「医は食にあり」。わざわざ無駄な時間やお金を費やさずとも、病気を防ぐ「医」は毎日の食事の中にあるのです。新刊書『図解 体がよみがえる「長寿食」』を出版した“腸健康法”の第一人者である藤田紘一郎東京医科歯科大学名誉教授に、目からウロコの食事術を紹介していただきます。歳をとったら「肉」は控えるべきとよくいいますが、今回は「肉食」こそが50代からの健康の源という意外なお話。
●肉の持つコレステロールを体がそれまで以上に欲する
長寿と若返りのための食を考えるとき、私たちはこの一言を忘れてはなりません。
豆腐は良質のタンパク質を含みますが、長寿の実現には、そればかり食べていてもダメなのです。とくに、50歳を過ぎたら、肉の力が健康長寿には不可欠となってきます。だからといって、肉を食べ過ぎるのもよくありません。
50歳を過ぎたら、週2回ステーキを食べるのが、肉食の頻度としてちょうどよいと私は考えています。
なぜ、50歳を過ぎたら肉が必要になるのでしょうか。それは、肉の持つコレステロールをそれまで以上に体が欲するからです。
人が若々しく生き続けるには、性ホルモンが必要です。コレステロールは、この性ホルモンの材料になります。

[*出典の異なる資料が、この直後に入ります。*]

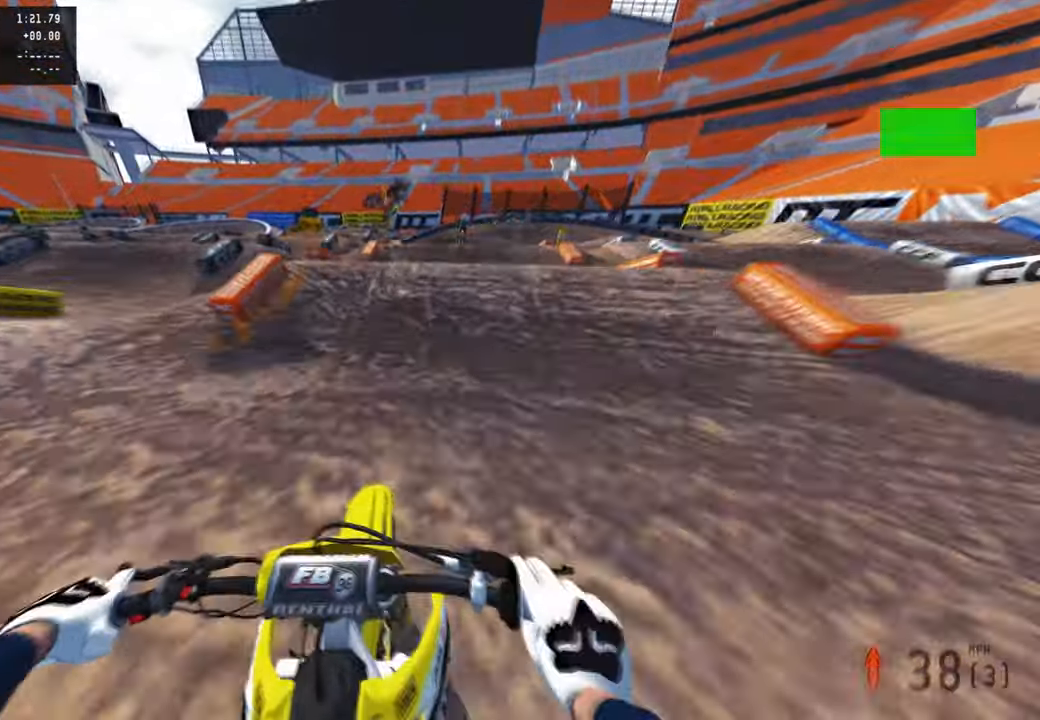
{"buttons": [], "left_stick": "up", "right_stick": "down-right"}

性ホルモンといえば、男性は男性らしく、女性は女性らしい外見と考え方を創出してくれる物質です。子どもをつくり、生み、育てるうえで欠かせないホルモンでもあります。ただし、50歳前後、生殖期を終える頃、その分泌量は激減します。女性は閉経とともに一気に減少し、男性は加齢とともに徐々に減っていくのです。

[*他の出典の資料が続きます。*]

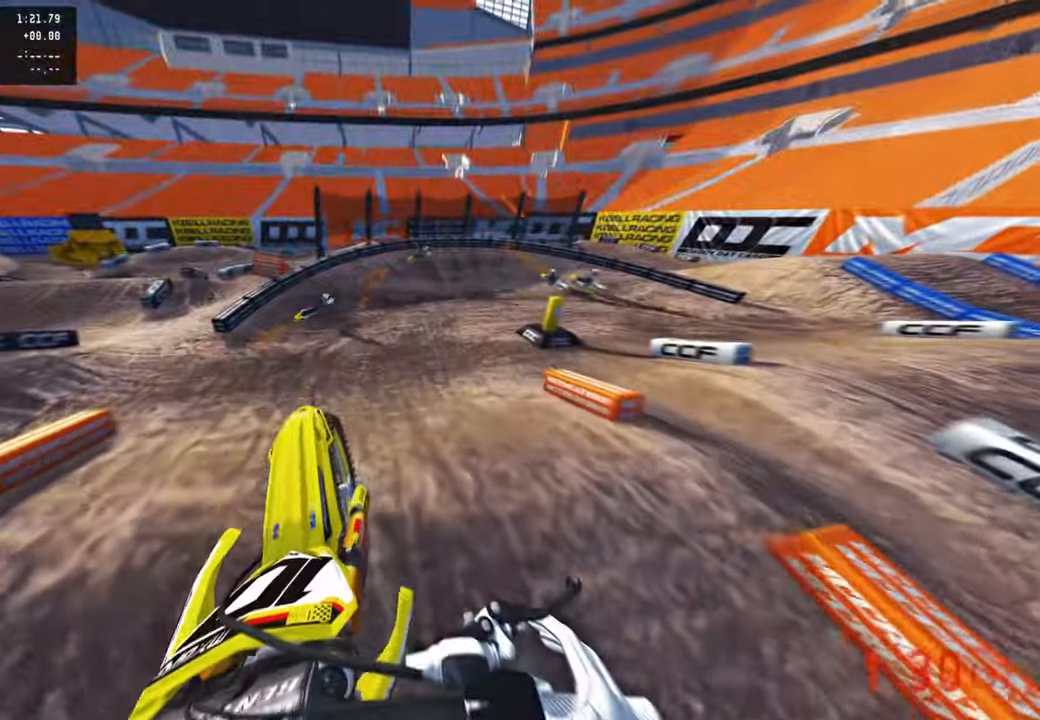
{"buttons": ["R2"], "left_stick": "up", "right_stick": "up", "events": []}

しかし、性ホルモンは、成熟期・老年期に入った人たちにも不可欠です。
性ホルモンは、イキイキと若々しく生きる力を与えてくれるホルモンです。これが減少すると、抑うつ感や不安、疲労感、記憶力や集中力の低下、睡眠障害などが招かれます。50歳前後から、更年期障害に悩まされる人は男女ともに多くなりますが、すべての不快症状は性ホルモンの減少が引き起こすものなのです。
50歳前後に分泌能力が落ちてしまうならば、材料となるコレステロールを、意図的に多く体に入れてあげる必要が出てきます。そのためにこそ、50歳からは肉を食べ始める必要があるのです。